Convert the part of the items that opens with the line containing "family: Furnariidae" and closes with the line containing "order: Anseriformes" (both included) into a two-column CSV with columns "rank" and "value", one row per line. Put each field in quotes and turn any line breaks into spaces.
==== RECORDS TO USE ====
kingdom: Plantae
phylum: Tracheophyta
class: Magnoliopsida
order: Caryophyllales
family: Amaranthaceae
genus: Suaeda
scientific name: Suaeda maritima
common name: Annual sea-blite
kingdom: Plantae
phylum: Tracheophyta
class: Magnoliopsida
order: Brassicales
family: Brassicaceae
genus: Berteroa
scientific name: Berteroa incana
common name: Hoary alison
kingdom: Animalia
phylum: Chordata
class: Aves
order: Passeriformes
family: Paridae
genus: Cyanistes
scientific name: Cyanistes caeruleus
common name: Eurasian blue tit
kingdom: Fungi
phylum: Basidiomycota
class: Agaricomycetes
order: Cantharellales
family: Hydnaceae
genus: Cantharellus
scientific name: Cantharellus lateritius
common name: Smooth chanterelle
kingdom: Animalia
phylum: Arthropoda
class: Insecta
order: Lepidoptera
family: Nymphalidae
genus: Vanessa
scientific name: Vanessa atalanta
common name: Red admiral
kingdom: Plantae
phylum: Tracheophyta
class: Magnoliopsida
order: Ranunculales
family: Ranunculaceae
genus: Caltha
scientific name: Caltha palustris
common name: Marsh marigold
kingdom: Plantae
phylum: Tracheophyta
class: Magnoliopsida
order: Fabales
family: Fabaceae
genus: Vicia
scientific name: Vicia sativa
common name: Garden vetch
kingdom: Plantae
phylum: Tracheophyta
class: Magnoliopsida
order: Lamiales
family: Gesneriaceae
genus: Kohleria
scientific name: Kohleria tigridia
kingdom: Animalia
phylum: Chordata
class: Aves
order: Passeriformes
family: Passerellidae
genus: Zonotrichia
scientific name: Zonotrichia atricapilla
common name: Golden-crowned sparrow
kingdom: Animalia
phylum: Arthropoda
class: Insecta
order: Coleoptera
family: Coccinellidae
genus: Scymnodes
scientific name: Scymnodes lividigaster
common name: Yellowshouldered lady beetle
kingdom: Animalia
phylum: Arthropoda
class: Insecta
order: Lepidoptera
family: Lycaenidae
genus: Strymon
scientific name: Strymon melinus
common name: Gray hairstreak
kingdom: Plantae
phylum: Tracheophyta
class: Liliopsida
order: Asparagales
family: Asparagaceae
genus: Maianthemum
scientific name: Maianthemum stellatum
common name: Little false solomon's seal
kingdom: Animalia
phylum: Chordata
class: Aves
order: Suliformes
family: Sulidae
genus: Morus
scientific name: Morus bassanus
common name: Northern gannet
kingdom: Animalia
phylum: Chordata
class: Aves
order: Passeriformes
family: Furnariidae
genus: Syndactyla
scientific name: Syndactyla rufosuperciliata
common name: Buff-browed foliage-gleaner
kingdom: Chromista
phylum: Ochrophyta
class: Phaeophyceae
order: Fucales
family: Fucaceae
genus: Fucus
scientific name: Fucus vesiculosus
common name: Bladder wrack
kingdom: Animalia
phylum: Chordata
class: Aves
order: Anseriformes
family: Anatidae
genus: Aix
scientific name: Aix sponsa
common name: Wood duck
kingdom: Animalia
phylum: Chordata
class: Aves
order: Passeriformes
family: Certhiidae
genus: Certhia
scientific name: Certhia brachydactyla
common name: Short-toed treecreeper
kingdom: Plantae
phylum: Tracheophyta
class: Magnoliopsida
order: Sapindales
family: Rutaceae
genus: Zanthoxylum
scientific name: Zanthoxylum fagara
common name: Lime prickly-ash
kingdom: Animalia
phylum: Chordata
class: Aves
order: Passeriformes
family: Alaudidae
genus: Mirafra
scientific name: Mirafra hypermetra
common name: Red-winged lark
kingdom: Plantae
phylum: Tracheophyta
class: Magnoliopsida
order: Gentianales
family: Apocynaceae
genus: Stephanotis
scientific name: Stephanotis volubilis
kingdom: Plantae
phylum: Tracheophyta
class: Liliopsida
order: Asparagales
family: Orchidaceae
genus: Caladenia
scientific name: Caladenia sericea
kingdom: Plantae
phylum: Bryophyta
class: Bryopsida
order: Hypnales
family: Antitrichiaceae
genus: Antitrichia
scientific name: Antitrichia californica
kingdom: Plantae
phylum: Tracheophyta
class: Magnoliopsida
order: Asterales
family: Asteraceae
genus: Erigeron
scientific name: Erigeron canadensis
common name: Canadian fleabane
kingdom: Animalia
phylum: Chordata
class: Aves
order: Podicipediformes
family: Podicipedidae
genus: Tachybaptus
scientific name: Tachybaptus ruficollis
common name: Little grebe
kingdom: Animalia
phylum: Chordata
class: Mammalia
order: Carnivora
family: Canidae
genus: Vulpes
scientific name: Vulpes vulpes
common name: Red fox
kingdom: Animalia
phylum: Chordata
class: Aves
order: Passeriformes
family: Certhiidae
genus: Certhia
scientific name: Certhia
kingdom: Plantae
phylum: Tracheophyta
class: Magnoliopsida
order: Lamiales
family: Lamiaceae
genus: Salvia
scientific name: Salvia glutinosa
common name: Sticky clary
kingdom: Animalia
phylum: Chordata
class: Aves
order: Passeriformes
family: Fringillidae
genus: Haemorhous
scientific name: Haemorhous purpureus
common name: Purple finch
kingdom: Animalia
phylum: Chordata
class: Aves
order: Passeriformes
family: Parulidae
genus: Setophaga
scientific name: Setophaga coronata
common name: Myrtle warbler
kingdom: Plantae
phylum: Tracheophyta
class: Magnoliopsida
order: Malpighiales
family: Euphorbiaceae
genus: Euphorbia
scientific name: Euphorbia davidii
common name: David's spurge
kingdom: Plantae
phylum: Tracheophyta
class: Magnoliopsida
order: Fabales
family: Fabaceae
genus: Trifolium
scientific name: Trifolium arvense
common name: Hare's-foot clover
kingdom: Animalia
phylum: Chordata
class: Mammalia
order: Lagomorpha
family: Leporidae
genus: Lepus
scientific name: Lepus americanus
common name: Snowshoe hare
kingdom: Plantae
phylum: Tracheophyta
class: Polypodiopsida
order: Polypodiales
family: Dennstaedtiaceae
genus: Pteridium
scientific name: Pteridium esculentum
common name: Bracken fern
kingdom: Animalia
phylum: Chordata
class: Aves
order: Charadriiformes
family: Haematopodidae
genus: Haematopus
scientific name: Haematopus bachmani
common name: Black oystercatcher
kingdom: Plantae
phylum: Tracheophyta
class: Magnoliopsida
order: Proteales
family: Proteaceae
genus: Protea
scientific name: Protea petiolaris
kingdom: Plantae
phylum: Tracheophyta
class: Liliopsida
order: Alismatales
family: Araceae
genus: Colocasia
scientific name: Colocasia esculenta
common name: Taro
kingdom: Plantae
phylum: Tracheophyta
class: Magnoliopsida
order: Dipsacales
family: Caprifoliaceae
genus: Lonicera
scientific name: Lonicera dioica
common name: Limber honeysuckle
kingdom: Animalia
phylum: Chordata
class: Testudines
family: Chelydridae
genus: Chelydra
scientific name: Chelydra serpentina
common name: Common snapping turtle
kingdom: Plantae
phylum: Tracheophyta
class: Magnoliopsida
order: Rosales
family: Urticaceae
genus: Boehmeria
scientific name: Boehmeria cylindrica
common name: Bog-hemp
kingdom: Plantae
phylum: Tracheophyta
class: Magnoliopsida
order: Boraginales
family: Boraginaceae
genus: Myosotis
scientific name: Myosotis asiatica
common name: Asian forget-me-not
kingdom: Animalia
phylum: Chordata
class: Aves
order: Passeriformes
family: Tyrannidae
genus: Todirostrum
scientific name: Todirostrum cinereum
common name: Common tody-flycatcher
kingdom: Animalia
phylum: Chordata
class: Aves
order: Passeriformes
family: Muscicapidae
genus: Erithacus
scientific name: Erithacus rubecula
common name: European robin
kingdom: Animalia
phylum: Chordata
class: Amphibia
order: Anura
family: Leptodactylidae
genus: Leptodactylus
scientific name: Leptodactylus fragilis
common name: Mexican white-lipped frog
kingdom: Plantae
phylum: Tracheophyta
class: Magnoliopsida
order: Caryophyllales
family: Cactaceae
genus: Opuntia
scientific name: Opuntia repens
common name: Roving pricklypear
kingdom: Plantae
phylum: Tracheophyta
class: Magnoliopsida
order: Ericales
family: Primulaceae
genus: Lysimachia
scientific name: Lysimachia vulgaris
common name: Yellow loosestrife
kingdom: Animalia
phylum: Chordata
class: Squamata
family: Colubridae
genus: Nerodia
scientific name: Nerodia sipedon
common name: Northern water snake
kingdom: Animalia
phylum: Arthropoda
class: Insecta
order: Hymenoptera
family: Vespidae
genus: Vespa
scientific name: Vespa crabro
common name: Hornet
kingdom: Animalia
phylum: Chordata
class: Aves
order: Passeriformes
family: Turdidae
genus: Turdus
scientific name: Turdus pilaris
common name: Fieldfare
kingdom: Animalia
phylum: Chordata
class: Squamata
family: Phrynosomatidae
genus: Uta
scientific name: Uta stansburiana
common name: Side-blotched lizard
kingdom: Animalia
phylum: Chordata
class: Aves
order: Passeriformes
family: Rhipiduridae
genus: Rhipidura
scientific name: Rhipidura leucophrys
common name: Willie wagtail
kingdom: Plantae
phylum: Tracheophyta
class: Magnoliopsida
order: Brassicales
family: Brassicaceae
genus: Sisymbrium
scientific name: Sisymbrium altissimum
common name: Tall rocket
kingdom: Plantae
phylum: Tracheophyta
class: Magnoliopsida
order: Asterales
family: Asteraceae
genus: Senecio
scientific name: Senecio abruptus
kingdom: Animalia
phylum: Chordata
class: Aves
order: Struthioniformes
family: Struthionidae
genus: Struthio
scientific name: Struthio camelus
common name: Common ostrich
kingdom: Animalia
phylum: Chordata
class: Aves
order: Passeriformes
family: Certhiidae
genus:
====
## EXERCISE SOLUTION
rank,value
"family:","Furnariidae"
"genus:","Syndactyla"
"scientific name:","Syndactyla rufosuperciliata"
"common name:","Buff-browed foliage-gleaner"
"kingdom:","Chromista"
"phylum:","Ochrophyta"
"class:","Phaeophyceae"
"order:","Fucales"
"family:","Fucaceae"
"genus:","Fucus"
"scientific name:","Fucus vesiculosus"
"common name:","Bladder wrack"
"kingdom:","Animalia"
"phylum:","Chordata"
"class:","Aves"
"order:","Anseriformes"